GEORGE HIRSCHMANN: Personally, I try to consider all of it, including attitude. So you have people that have been servicing the city for a while, at times not the very best job but trying to improve, and you have some people that are pretty much moving into the business, want to be the new kid on the block, and allege that they can provide better services and lower cost. Regardless of what the decision is, there’s going to be some happy people and some not-so-happy people.

Council member Richard Baugh is concerned about the current euthanasia rate.

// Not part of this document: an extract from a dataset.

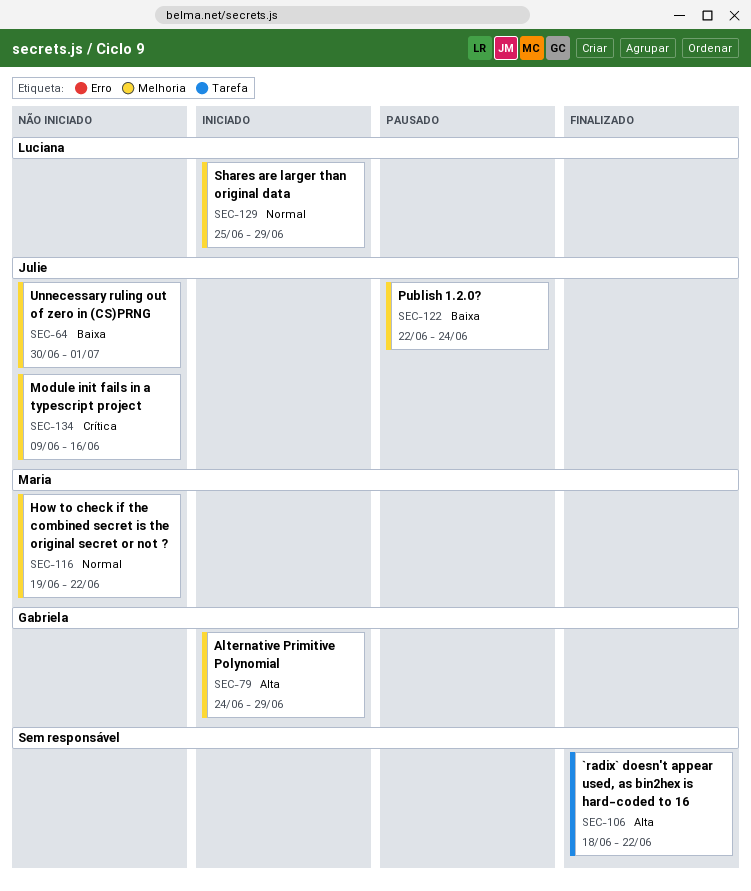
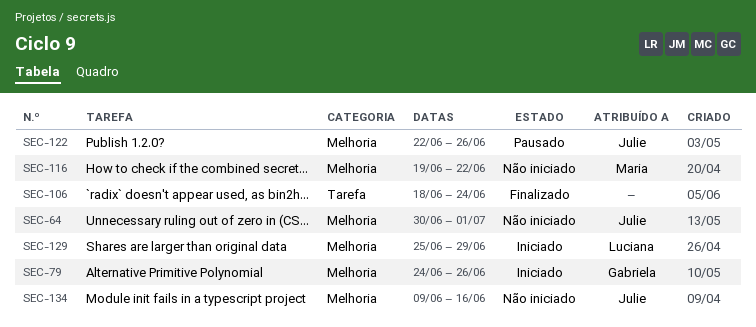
SEC-79, due: Jun 29 -> Jun 26
SEC-106, due: Jun 22 -> Jun 24
SEC-122, due: Jun 24 -> Jun 26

RICHARD BAUGH: I continue to find myself scratching my head as to why we’re not doing better. Why would I assume that our community is somehow more difficult, that our citizens are less cooperative or less caring for their animals or that the animals are somehow more surly? For me it really is about wanting to see a particular approach toward euthanasia that seems to have been successful in a lot of places and seems to be the model that everybody’s moving toward.

Anicira has planned — and Baugh plans to attend — a luncheon presentation on September 7 called Journey to No-Kill about initiatives in Lynchburg, which they say have reduced that city’s euthanasia rate to 6%. The City Council next meets the following week, on September 12.

Christopher Clymer Kurtz was a freelance journalist for WMRA from 2015 - 2019.